[Material do exercício]
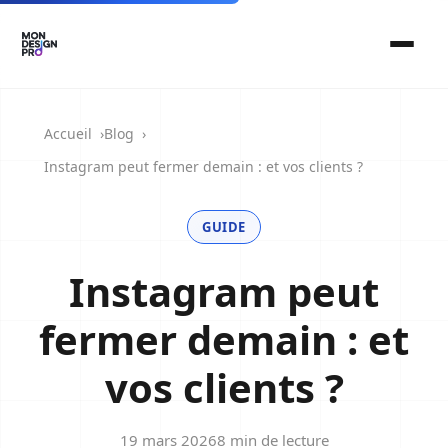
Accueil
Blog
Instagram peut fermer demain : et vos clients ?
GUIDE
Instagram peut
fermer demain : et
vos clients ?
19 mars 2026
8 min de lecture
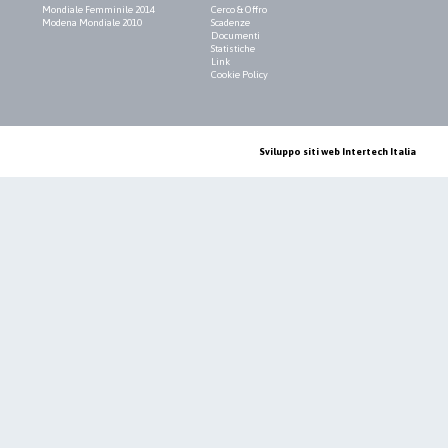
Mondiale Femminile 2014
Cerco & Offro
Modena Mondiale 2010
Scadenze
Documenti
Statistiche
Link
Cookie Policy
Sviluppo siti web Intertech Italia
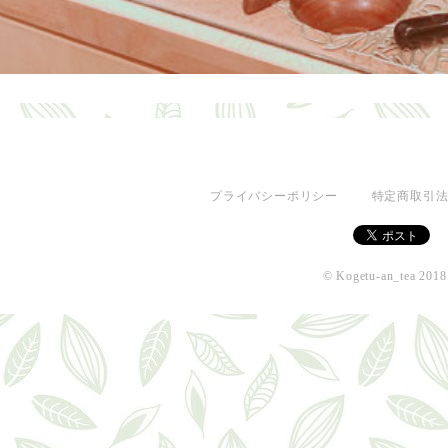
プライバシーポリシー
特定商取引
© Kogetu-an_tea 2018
[/Material do exercício]
[Material do exercício]
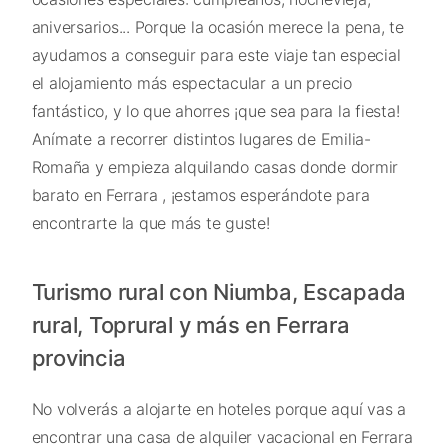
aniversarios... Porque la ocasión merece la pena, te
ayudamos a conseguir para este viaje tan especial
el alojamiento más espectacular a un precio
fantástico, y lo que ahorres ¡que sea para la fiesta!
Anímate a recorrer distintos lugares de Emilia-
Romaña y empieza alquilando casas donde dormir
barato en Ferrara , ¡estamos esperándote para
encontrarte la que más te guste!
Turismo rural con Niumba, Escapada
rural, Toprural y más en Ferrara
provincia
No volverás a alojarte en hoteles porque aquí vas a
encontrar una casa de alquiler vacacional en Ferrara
[/Material do exercício]
> Enunciado
Troque "Statistiche" por "Classifiche" nas linhas que vão da que contém "Mondiale Femminile 2014" até a que contém "Sviluppo siti web Intertech Italia", ambas incluídas, e reproduza apenas esse trecho sem nenhuma outra alteração.

> Tarefa concluída
Mondiale Femminile 2014
Cerco & Offro
Modena Mondiale 2010
Scadenze
Documenti
Classifiche
Link
Cookie Policy
Sviluppo siti web Intertech Italia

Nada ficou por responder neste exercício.